In accordance with the Company’s accounting policy, the change in the tax liability, penalties and interest associated with these obligations (net of any offsetting federal or state benefit) is recognized within income tax expense. As these reserves change, adjustments are included in income tax expense while the offsetting adjustment is included in other income. Assuming that the receivable from BMS continues to be considered recoverable by the Company, there will be no effect on net income and no net cash outflows related to these liabilities.

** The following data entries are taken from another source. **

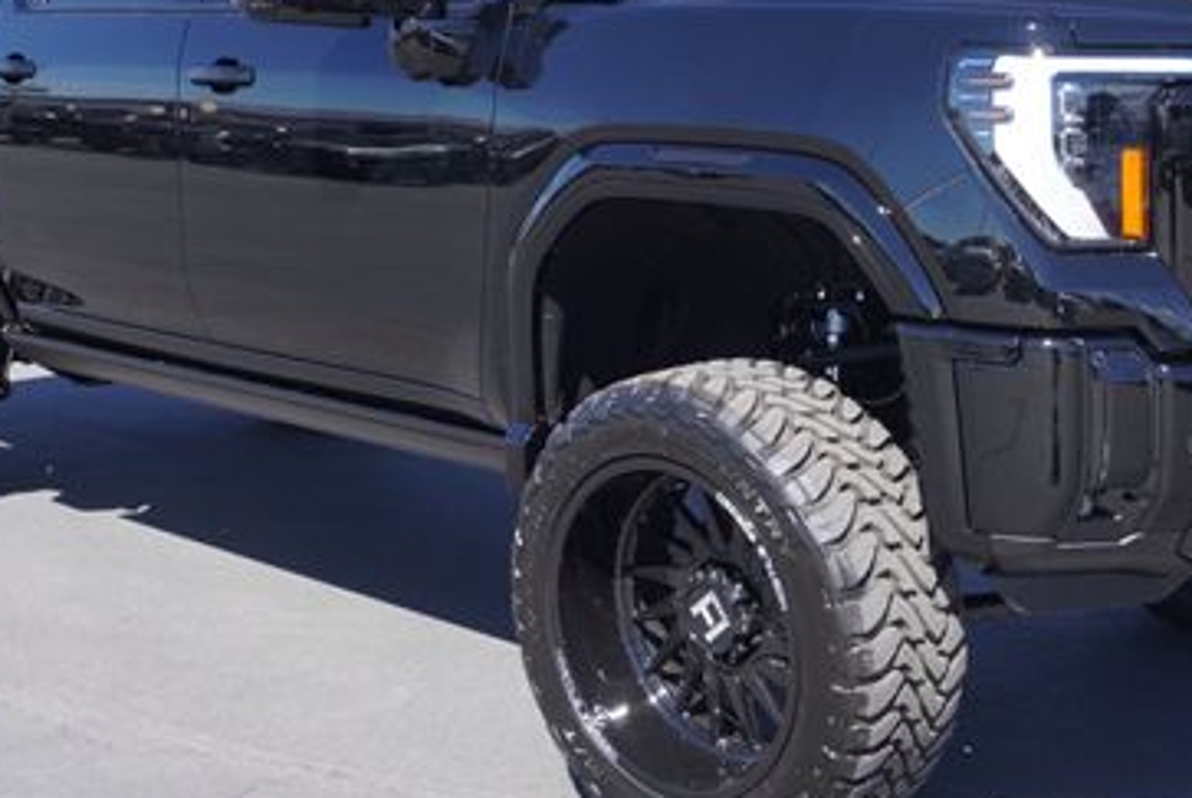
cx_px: 637
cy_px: 312
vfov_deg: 22.3
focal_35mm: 61
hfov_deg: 32.9
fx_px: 2018
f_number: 6.3
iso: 100
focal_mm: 23
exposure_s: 1/160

As of December 31, 2022 and 2021, total liabilities for uncertain tax positions including interest and penalties were $8.3 million and $20.9 million, respectively, consisting of uncertain tax positions of $1.5 million and $3.7 million, respectively, interest accruals of $6.4 million and $16.5 million, respectively, and penalty accruals of $0.4 million and $0.8 million, respectively. As of December 31, 2022 and 2021, these liabilities were included in other long-term liabilities. Included in the 2022, 2021 and 2020 tax provisions are a benefit of $12.6 million, a benefit of $9.0 million and an expense of $2.8 million, respectively, relating to accrual of interest, net of benefits for reversals of uncertain tax positions recognized upon settlements, effective settlements, or lapses of relevant statutes of limitation.

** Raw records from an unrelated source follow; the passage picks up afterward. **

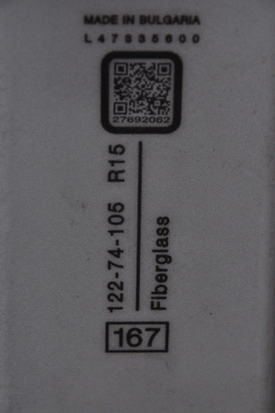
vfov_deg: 13.1
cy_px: 206
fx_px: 1809
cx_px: 138
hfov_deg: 8.7
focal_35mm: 158
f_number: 9.5
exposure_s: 1/125
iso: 3200
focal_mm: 105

The total long-term asset related to the indemnification was $3.9 million and $13.5 million at December 31, 2022 and 2021, respectively. Included in other (income) loss for the years ended December 31, 2022, 2021 and 2020, is tax indemnification expense (income), net of $9.6 million, $7.1 million and $(2.2) million, respectively.
On August 16, 2022, the “Inflation Reduction Act” (H.R. 5376) was signed into law in the United States. We do not currently expect the Inflation Reduction Act to have a material impact on our financial results.